An Introductory Survey of Adversarial Machine Learning
by John Won
Modern machine learning methods mostly aim to learn a probability distribution of naturally occuring data in the form of embedded representations, such that they can be linearly classified into various catergories. While neural networks are largely regarded as black-box models, we still had the intuition of them unfolding the manifold of data distributions into a linear representation. Great generalization properties of deep neural network models and semantic seemlessness between embedding interpolations seemed to make this assumption concrete.
However, many papers since the mid-2010s have shown a disappointing reality.
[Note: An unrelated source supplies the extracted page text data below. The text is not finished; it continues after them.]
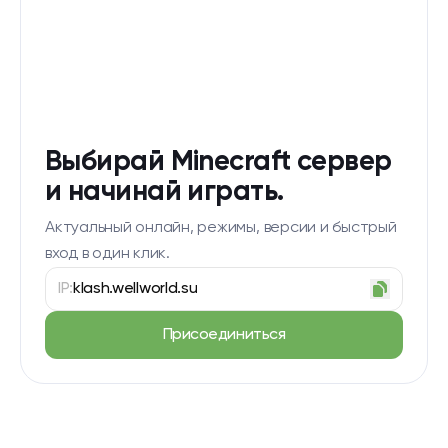
Выбирай Minecraft сервер
и начинай играть.
Актуальный онлайн, режимы, версии и быстрый
вход в один клик.
IP:
klash.wellworld.su
Присоединиться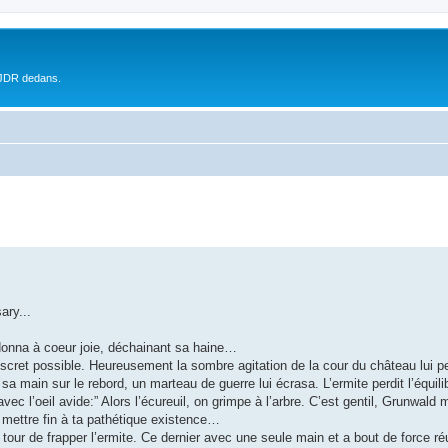
 JDR dedans.
ary...
donna à coeur joie, déchainant sa haine…
scret possible. Heureusement la sombre agitation de la cour du château lui per
main sur le rebord, un marteau de guerre lui écrasa. L’ermite perdit l’équili
c l’oeil avide:” Alors l’écureuil, on grimpe à l’arbre. C’est gentil, Grunwald 
t mettre fin à ta pathétique existence…
our de frapper l’ermite. Ce dernier avec une seule main et a bout de force réu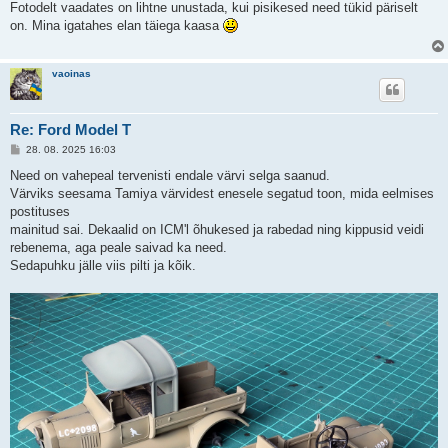
s
Fotodelt vaadates on lihtne unustada, kui pisikesed need tükid päriselt
t
on. Mina igatahes elan täiega kaasa
i
t
u
s
vaoinas
Re: Ford Model T
P
28. 08. 2025 16:03
o
s
Need on vahepeal tervenisti endale värvi selga saanud.
t
Värviks seesama Tamiya värvidest enesele segatud toon, mida eelmises
i
t
postituses
u
mainitud sai. Dekaalid on ICM'l õhukesed ja rabedad ning kippusid veidi
s
rebenema, aga peale saivad ka need.
Sedapuhku jälle viis pilti ja kõik.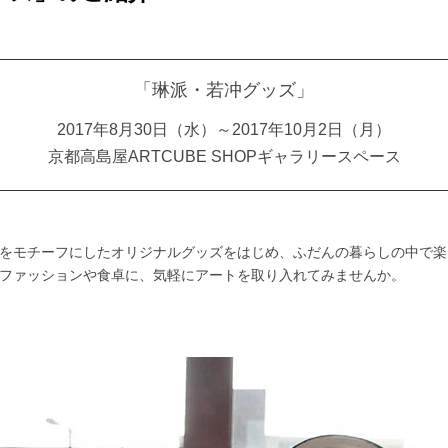
「琳派・若冲グッズ」
2017年8月30日（水）～2017年10月2日（月）
京都高島屋ARTCUBE SHOPギャラリースペース
をモチーフにしたオリジナルグッズをはじめ、ふだんの暮らしの中で楽
ファッションや食卓に、気軽にアートを取り入れてみませんか。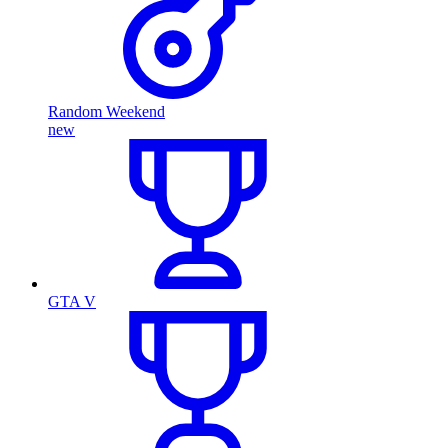
Random Weekend
new
GTA V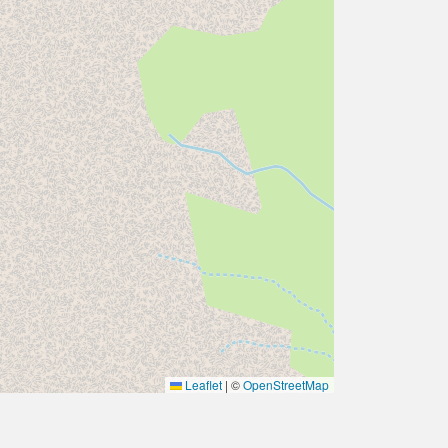
Leaflet
|
©
OpenStreetMap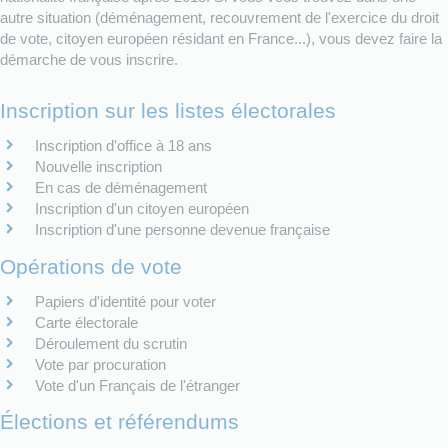
autre situation (déménagement, recouvrement de l'exercice du droit
de vote, citoyen européen résidant en France...), vous devez faire la
démarche de vous inscrire.
Inscription sur les listes électorales
Inscription d'office à 18 ans
Nouvelle inscription
En cas de déménagement
Inscription d'un citoyen européen
Inscription d'une personne devenue française
Opérations de vote
Papiers d'identité pour voter
Carte électorale
Déroulement du scrutin
Vote par procuration
Vote d'un Français de l'étranger
Élections et référendums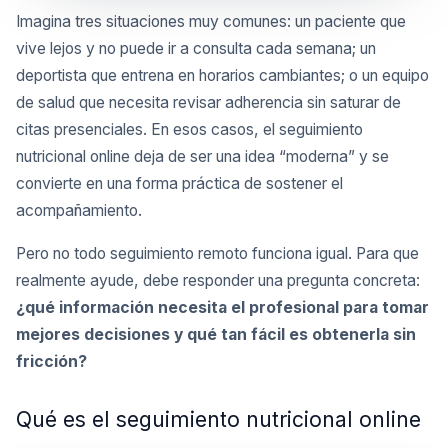
Imagina tres situaciones muy comunes: un paciente que
vive lejos y no puede ir a consulta cada semana; un
deportista que entrena en horarios cambiantes; o un equipo
de salud que necesita revisar adherencia sin saturar de
citas presenciales. En esos casos, el seguimiento
nutricional online deja de ser una idea “moderna” y se
convierte en una forma práctica de sostener el
acompañamiento.
Pero no todo seguimiento remoto funciona igual. Para que
realmente ayude, debe responder una pregunta concreta:
¿qué información necesita el profesional para tomar
mejores decisiones y qué tan fácil es obtenerla sin
fricción?
Qué es el seguimiento nutricional online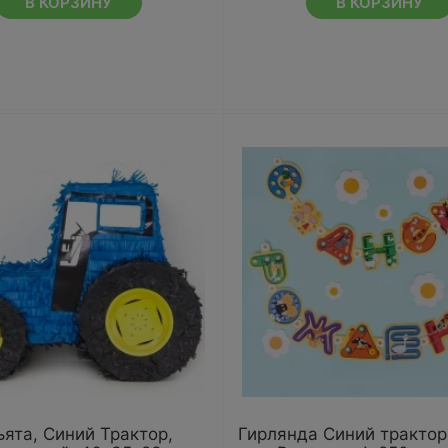
В КОРЗИНУ
В КОРЗИНУ
ята, Синий Трактор,
Гирлянда Синий трактор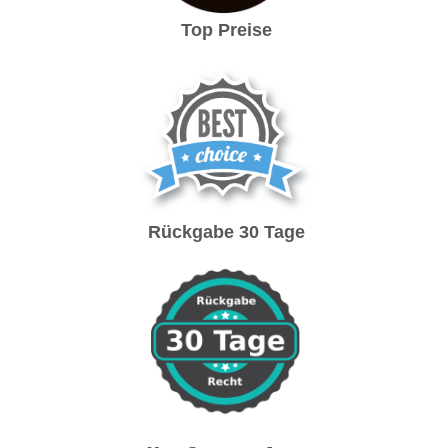
Top Preise
Rückgabe 30 Tage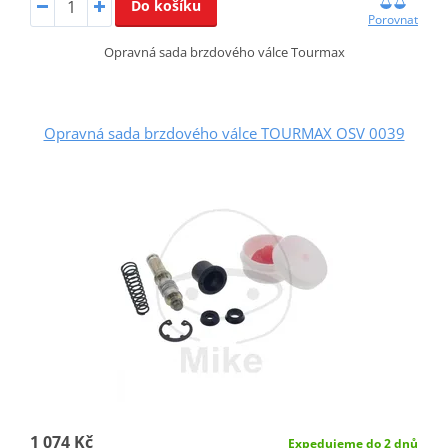
Do košíku
Porovnat
Opravná sada brzdového válce Tourmax
Opravná sada brzdového válce TOURMAX OSV 0039
1 074 Kč
Expedujeme do 2 dnů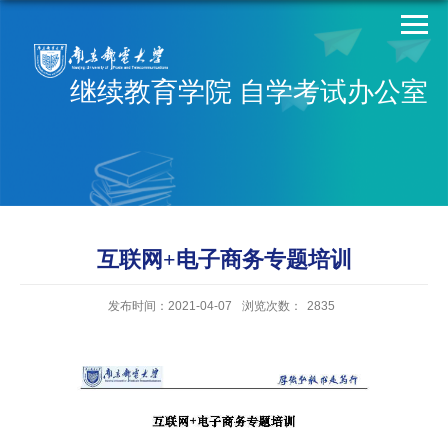
继续教育学院 自学考试办公室
互联网+电子商务专题培训
发布时间：2021-04-07
浏览次数：
2835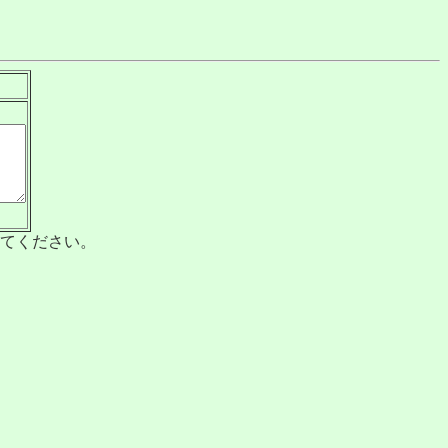
てください。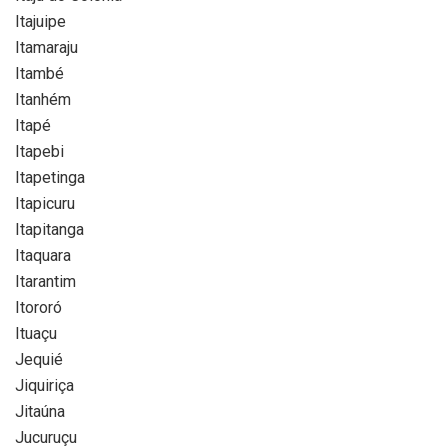
Itajuipe
Itamaraju
Itambé
Itanhém
Itapé
Itapebi
Itapetinga
Itapicuru
Itapitanga
Itaquara
Itarantim
Itororó
Ituaçu
Jequié
Jiquiriça
Jitaúna
Jucuruçu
While representations seemed to be well learnt on highly-probable regions, slight perturbations imperceptible to the human eye were capable of completly fooling machine learning models into misclassification.

These kind of results unveiled the possibility of machine learning algorithms not actually learning the true underlying concepts of the data that determine the correct output label, but simply constructing a well-performing facade that breaks apart in the presence of data with low probability in the data distribution.
Given the vulnerability of such models, much research has been directed towards the development of methods to attack models, defend against such models, and the certification of such defenses. In the larger picture, it is part of the paradigm of privacy and trustworthiness of machine learning models, although that is beyond the scope of this presentation.
While most examples given here are from the CV domain due to its visual perceptibility, the art of adversarial machine learning extends beyond the scope of a single domain, be it computer vision, natural language processing, graph machine learning, etc. In a world full of various models and malicious adversaries, robustness of models is a critical point of value.
Most adversarial attacks on machine learning models can be classfied among three main paradigms : Inference-time Adversarial Attacks (adversarial examples), Training-Time Adversarial Attacks (backdoor attacks), Deployment-Time Adversarial Attacks (weight attacks).
Explaining and Harnessing Adversarial Examples (Goodfellow et al)
Fast Gradient Sign Method (FGSM) : Hypothesized that the linear behavior of neural networks in high-dimensional spaces was responsible for the existence of adversarial examples.
$$ \eta = \epsilon \text{sign}(\nabla_x J(\theta, x, y)) $$
where $\eta$ is the adversarial perturbation, $J$ is the cost function.